No es de matiz la diferencia entre la posición inicial de Sánchez, su núcleo de confianza y algunos secretarios regionales, y lo que finalmente se aprobará este lunes. La resolución que había preparado el equipo del secretario general no era lo suficientemente contundente a los ojos de los anteriores. Sí lo era la defensa de Sánchez de la unidad y de la integridad territorial.

Condición indispensable

Pero los presidentes autonómicos convocados a Madrid no estaban dispuestos a aceptar una resolución en la que no figurara que una condición "indispensable" para sentarse a hablar con Podemos era que esta formación "retire" a priori sus planteamientos territoriales, ajenos a la Constitución.
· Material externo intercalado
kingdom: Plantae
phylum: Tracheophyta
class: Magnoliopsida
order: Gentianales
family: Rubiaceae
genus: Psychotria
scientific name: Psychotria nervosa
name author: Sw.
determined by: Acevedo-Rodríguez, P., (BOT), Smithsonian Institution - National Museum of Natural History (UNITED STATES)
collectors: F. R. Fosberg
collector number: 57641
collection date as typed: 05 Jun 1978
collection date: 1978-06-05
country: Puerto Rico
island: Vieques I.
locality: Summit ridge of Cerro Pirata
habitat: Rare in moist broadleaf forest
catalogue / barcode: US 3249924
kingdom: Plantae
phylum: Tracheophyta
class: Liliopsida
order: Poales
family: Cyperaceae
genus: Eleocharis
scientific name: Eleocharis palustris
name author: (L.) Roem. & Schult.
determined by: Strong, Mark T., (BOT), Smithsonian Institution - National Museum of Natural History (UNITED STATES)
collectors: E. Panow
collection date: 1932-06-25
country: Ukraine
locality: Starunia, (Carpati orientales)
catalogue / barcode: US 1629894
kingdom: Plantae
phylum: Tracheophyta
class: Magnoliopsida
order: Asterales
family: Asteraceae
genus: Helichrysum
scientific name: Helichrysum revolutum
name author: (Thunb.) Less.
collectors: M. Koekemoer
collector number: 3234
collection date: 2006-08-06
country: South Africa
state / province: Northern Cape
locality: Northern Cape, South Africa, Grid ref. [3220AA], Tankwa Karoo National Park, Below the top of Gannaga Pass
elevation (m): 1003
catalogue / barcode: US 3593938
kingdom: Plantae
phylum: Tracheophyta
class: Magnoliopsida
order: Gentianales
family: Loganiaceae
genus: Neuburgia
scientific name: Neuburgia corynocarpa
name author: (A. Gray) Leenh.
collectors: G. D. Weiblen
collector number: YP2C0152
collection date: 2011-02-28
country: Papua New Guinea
El acuerdo entre los dirigentes socialistas finalmente llegó.

Aparentemente la reunión terminó bien porque Sánchez consigue que este lunes llegue al comité federal una resolución pactada. El encuentro de este domingo fue convocado por Sánchez para tratar de encauzar el debate con los líderes territoriales antes de que se celebre el comité federal. En un ambiente informal y de pocas personas, las cartas quedaron boca arriba y ya nadie se llama a engaño. El secretario general fue consciente de cuáles son las intenciones de los barones, con quién puede contar y quiénes están en contra.

Formalmente se trataba de estudiar la resolución que había preparado Sánchez para que los barones la conocieran antes del comité federal. Al mismo tiempo, desde Andalucía y otras federaciones se había preparado otra con postulados más duros para la negociación, que este domingo no se exhibió, pero cuyo contenido se defendió.

Todos los líderes territoriales hablaron y aunque en algunos primó el afán de acuerdo como fue el caso de García-Page y de la presidenta de Baleares, Francina Armengol, cercana a Sánchez, cada uno ya sabe dónde están los demás. Los secretarios generales de Murcia, Rafael García Tovar, y de Galicia, José Ramón Gómez Besteiro, defendieron la contundencia de Sánchez frente a Podemos, a pesar de que el bloque que finalmente se impuso no lo consideraba suficiente. En algunas intervenciones se apreció la convicción de que el acuerdo con otras fuerzas no será posible. El acuerdo fue total en no facilitar un Gobierno del PP.

"Hoy por hoy no salen las cuentas", defendió García-Page. "El escenario electoral es tan confuso que si no somos capaces de descifrar qué quieren los electores habrá que ir a elecciones", añadió.